Each review is an uncontested case that includes the opportunity for a public hearing. The attorney general and the Office of Consumer Counsel (OCC) must be parties and PURA must designate the applicable advisory council as intervenors in such proceedings.
Town-Specific Cable Programming (§§. 10 + 11)
By law, (1) companies providing cable service must financially support community access using subscriber fees and (2) a nonprofit organization can petition PURA to take responsibility for administering community access operations using these fees.
The bill allows any company or nonprofit organization that receives these fees, including municipalities, to use the revenue to create and develop town-specific access programming, including for labor and staff expenses.

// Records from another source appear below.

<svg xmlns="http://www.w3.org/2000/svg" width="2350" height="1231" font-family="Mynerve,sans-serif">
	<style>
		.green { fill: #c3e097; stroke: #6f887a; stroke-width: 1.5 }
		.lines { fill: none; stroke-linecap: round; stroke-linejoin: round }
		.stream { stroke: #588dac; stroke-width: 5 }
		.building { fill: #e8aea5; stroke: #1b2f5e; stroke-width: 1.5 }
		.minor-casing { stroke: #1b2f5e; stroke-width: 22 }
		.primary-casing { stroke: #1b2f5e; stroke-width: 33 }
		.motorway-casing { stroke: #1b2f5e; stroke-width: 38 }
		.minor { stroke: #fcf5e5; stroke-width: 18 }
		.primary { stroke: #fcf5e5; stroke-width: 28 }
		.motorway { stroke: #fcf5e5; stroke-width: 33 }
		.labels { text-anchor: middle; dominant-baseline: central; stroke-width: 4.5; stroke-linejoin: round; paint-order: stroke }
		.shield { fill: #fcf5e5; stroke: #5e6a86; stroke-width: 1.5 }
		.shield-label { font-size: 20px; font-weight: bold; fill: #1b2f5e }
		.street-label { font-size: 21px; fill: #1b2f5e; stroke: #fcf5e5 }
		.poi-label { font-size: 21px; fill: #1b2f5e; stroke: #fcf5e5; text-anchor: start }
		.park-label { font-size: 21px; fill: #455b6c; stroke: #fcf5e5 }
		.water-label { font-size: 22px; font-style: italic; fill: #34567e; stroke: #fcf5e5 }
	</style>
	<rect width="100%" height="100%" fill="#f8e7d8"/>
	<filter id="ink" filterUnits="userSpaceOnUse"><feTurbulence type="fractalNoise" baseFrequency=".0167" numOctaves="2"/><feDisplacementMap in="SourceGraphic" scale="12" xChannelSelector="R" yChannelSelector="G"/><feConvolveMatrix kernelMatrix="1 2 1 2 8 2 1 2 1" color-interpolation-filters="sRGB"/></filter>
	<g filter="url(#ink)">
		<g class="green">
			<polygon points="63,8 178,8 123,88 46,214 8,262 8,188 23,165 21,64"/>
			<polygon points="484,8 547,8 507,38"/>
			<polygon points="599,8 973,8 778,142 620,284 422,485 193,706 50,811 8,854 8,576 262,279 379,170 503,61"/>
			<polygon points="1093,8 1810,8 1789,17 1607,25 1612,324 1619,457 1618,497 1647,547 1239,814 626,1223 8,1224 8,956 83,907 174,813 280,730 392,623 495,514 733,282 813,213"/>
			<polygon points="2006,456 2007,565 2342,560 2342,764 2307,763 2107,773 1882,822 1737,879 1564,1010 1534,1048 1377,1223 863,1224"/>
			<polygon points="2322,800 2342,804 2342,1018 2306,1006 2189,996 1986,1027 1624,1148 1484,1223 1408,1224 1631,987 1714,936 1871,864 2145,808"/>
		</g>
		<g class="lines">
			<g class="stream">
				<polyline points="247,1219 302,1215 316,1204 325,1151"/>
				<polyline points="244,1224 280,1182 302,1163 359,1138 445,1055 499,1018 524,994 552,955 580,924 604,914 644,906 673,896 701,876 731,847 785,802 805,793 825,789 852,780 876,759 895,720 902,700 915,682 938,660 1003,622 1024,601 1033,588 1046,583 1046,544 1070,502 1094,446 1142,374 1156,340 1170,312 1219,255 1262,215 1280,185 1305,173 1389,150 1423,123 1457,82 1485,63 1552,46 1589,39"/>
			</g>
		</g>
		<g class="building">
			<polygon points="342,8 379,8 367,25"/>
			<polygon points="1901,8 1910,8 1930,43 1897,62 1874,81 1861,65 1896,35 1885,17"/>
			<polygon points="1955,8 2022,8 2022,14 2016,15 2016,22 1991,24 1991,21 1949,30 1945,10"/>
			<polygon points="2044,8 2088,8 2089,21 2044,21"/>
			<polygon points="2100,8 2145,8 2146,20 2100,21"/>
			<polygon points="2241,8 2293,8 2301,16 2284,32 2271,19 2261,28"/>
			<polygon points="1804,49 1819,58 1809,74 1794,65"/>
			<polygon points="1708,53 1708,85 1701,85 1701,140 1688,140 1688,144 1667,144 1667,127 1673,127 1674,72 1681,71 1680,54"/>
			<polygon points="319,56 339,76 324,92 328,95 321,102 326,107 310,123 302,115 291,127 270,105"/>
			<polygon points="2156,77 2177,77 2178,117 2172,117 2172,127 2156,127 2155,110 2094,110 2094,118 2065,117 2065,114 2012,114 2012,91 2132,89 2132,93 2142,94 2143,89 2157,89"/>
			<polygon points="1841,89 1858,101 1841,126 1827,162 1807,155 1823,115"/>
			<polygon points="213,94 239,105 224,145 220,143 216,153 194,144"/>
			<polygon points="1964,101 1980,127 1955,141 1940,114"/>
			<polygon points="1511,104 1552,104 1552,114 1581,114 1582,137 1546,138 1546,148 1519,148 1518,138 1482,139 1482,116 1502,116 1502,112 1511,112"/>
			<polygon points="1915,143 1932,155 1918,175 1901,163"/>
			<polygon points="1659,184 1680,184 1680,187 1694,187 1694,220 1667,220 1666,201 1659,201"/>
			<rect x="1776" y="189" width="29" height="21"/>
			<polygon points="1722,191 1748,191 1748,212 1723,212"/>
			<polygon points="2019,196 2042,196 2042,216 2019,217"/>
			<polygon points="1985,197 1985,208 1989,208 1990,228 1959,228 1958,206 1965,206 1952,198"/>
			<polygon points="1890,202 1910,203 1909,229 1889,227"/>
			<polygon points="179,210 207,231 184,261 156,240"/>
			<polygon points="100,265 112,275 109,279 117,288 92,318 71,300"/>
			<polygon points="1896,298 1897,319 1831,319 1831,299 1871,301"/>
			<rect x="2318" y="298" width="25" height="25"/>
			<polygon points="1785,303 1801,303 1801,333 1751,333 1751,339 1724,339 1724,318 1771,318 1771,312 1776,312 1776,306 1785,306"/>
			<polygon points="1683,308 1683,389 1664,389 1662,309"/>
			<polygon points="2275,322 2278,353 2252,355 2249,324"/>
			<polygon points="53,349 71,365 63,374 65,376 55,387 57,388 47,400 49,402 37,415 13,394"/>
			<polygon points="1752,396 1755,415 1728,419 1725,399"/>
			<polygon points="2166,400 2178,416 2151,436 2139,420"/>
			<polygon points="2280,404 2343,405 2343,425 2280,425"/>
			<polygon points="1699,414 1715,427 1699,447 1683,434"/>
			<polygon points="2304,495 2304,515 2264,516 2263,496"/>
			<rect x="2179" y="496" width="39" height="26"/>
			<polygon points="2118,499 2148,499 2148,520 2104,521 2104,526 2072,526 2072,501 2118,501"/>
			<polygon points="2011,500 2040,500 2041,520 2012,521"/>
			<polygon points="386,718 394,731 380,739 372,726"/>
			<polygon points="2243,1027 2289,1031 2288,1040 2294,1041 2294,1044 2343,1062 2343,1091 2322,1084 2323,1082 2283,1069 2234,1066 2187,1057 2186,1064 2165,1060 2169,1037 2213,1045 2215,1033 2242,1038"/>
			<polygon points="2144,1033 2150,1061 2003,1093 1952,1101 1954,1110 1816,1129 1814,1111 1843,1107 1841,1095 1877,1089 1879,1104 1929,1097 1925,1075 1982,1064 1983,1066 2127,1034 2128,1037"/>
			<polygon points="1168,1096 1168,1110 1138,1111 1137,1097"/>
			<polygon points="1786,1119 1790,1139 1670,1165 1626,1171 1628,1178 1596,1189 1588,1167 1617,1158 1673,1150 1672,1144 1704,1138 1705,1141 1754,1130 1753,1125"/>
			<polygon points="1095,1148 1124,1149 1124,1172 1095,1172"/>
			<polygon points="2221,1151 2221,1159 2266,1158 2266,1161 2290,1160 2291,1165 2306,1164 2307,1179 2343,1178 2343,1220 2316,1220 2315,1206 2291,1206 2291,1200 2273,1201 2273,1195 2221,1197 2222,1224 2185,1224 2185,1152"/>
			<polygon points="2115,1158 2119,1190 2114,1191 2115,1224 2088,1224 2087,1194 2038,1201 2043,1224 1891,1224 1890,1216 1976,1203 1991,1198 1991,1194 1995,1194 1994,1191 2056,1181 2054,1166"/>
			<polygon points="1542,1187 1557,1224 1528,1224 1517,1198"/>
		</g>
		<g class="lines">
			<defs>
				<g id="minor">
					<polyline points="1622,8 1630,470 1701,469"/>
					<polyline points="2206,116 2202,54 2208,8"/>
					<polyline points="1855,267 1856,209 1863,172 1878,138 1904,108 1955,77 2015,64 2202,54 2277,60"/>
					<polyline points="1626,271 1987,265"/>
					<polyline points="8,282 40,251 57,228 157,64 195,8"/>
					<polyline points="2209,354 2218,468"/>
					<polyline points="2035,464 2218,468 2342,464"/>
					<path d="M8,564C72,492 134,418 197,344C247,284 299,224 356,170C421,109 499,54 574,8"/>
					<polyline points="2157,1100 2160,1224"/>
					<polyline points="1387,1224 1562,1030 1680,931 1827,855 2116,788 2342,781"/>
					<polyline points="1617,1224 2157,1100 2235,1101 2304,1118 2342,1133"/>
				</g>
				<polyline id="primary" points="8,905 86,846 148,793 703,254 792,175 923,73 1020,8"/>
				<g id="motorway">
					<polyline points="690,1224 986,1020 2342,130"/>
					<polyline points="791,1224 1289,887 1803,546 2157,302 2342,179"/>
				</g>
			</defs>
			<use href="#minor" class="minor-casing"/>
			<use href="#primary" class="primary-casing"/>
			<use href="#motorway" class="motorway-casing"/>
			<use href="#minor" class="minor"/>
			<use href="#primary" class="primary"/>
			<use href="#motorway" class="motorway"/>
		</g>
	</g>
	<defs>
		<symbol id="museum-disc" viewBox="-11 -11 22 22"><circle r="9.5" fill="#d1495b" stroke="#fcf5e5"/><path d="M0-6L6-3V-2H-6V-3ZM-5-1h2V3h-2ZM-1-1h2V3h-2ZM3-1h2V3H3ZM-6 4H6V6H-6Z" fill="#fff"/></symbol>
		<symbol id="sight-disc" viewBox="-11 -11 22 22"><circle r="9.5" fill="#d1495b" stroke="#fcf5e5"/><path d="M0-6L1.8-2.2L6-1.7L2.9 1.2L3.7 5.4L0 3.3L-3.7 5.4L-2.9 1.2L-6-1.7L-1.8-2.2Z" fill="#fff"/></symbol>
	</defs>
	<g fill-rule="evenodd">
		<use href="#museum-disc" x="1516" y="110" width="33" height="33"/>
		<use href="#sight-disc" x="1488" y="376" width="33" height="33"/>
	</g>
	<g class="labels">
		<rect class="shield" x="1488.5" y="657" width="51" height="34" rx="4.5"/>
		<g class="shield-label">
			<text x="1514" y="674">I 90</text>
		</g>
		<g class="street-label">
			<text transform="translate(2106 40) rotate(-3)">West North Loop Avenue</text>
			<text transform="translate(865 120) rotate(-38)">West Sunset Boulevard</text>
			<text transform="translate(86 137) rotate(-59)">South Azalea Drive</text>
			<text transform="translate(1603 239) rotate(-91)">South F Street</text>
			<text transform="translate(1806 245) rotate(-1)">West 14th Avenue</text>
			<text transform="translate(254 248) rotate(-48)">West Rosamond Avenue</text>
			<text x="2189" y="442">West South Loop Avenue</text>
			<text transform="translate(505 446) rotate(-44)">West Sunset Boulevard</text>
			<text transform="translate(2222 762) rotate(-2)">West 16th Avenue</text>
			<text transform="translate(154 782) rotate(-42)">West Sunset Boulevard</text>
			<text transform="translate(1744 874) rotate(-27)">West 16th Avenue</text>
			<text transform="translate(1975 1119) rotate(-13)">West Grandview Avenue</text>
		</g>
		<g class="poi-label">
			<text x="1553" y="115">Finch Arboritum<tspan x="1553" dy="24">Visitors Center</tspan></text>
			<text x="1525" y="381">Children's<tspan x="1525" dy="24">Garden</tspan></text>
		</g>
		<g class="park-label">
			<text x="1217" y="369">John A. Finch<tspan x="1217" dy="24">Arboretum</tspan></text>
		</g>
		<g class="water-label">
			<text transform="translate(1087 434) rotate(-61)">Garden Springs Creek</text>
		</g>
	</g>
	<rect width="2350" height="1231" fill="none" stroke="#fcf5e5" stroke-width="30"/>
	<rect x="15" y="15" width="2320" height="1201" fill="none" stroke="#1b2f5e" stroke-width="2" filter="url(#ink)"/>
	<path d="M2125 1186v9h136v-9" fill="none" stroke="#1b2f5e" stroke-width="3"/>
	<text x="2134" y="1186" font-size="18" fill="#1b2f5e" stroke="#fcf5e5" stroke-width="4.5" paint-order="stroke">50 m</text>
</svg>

The bill requires a nonprofit organization that (1) funded town-specific programming and supplied original programming from locally run operations on January 1, 2008 and (2) is currently responsible for community access operations to continue to fund town-specific programming in the same proportion of its funding for original programming as it did on January 1, 2008. Thus, if one-third of an organization's budget for original programming went to town-specific programming on January 1, 2008, it must spend one-third of its current programming for town-specific funding in the future.

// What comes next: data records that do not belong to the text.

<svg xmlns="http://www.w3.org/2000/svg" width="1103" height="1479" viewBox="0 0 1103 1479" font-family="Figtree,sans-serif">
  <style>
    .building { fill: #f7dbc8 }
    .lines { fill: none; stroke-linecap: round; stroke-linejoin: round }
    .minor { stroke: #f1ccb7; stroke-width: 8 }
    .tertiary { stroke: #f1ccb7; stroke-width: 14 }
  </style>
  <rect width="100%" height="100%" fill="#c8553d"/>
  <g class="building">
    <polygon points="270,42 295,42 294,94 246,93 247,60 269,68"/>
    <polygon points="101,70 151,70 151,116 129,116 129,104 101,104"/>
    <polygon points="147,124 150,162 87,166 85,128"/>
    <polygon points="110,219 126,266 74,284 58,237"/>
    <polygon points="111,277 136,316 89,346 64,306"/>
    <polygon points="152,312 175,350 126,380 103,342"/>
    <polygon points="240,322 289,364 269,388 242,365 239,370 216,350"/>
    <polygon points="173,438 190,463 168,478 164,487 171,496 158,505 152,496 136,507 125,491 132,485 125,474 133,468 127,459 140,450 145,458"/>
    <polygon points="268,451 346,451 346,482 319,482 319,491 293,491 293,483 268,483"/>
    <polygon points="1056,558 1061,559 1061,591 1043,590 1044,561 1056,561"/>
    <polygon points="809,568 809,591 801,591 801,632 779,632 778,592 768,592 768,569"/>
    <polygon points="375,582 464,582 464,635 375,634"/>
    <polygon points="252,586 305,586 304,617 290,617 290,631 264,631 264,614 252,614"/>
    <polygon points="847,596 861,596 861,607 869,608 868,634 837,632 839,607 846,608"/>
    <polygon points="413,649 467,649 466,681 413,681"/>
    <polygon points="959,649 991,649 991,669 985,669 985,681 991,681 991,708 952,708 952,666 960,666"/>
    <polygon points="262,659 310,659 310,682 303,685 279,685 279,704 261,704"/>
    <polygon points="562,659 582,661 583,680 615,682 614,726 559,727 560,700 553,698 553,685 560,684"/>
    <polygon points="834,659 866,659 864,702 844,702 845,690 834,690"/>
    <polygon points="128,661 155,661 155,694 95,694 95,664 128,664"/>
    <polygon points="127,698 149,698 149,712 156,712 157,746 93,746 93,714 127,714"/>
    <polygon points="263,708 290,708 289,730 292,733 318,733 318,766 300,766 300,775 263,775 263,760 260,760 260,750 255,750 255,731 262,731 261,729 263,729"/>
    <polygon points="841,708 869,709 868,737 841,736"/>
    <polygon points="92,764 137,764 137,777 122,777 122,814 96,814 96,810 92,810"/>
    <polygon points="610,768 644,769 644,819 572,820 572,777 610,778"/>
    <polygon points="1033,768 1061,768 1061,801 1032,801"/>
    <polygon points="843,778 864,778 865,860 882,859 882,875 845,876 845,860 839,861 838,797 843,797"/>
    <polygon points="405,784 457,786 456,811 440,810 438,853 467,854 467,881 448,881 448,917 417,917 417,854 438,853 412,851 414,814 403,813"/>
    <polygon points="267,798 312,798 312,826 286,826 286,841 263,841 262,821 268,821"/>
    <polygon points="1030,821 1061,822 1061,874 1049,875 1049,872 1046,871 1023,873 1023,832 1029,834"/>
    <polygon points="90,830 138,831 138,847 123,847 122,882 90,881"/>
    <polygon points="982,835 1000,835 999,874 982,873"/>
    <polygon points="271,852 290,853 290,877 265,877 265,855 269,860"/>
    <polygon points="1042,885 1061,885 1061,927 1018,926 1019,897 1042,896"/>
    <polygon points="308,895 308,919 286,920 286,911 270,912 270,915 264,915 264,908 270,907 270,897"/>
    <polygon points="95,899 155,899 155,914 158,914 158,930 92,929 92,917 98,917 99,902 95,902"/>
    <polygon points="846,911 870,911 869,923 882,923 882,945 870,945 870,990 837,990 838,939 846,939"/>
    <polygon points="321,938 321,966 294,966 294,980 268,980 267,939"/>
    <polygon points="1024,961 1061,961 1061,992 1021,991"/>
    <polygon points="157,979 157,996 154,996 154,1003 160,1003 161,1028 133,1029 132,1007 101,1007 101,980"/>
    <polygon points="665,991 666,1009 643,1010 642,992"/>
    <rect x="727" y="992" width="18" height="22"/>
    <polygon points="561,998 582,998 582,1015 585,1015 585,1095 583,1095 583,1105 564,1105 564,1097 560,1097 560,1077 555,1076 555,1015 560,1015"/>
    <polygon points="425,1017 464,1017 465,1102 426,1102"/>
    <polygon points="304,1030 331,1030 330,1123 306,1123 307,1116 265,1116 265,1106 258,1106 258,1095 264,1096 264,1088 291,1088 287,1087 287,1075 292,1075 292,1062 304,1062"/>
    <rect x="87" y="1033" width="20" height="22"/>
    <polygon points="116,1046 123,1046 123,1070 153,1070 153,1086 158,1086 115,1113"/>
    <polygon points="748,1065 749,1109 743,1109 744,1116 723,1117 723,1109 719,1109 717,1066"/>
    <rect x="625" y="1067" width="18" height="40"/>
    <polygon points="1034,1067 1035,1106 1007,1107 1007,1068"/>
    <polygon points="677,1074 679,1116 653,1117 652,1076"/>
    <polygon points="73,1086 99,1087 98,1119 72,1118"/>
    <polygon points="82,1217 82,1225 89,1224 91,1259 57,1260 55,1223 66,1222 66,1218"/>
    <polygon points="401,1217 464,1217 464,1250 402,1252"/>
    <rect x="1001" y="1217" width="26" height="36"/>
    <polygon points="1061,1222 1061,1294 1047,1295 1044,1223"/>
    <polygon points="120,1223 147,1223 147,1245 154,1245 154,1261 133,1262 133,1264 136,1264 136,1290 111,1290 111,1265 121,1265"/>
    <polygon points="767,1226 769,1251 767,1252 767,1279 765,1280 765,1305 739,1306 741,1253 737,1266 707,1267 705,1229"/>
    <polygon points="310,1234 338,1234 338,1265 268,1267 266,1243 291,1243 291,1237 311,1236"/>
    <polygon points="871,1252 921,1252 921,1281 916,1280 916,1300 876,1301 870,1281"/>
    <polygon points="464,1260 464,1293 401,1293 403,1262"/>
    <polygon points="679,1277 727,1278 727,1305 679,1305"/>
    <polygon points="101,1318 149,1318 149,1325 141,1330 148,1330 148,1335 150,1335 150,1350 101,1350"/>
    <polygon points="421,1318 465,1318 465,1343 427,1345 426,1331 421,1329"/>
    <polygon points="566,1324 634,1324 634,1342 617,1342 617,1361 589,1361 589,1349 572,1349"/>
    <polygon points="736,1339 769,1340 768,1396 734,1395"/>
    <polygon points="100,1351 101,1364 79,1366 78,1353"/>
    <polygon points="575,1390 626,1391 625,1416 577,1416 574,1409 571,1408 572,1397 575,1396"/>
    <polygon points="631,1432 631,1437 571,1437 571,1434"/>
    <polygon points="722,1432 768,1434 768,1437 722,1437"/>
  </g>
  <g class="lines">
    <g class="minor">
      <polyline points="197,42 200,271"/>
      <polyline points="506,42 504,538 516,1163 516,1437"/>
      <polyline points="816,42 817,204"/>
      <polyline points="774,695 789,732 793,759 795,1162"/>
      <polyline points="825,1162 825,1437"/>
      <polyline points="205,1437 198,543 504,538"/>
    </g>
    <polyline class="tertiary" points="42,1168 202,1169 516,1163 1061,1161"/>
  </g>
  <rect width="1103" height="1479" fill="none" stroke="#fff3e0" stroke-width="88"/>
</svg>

Under the bill, this requirement also applies to any “community antenna television company. ” However, all of the companies that previously held certificates as community antenna television companies have replaced them, as permitted by law, with cable franchise authority or video franchise authority certificates.
PURA FILINGS (§ 2)
Under the bill, each document submitted to PURA is considered filed on the date and at the time PURA first receives a complete electronic or paper version of it, so long as it is filed in accordance with relevant PURA regulations. If a fee must accompany the document, PURA may not consider a document filed until it receives the fee. If a document is electronically submitted outside of PURA's normal business hours, PURA must consider the document to be filed when its offices next open.
Under the bill, PURA may not require the filing of paper versions of electronic filings, other than (1) three paper copies sent by regular mail to PURA; (2) at its request, one paper copy mailed to a party or intervenor in a specific PURA docket who does not have computer access; and (3) up to three paper copies mailed to OCC at its request.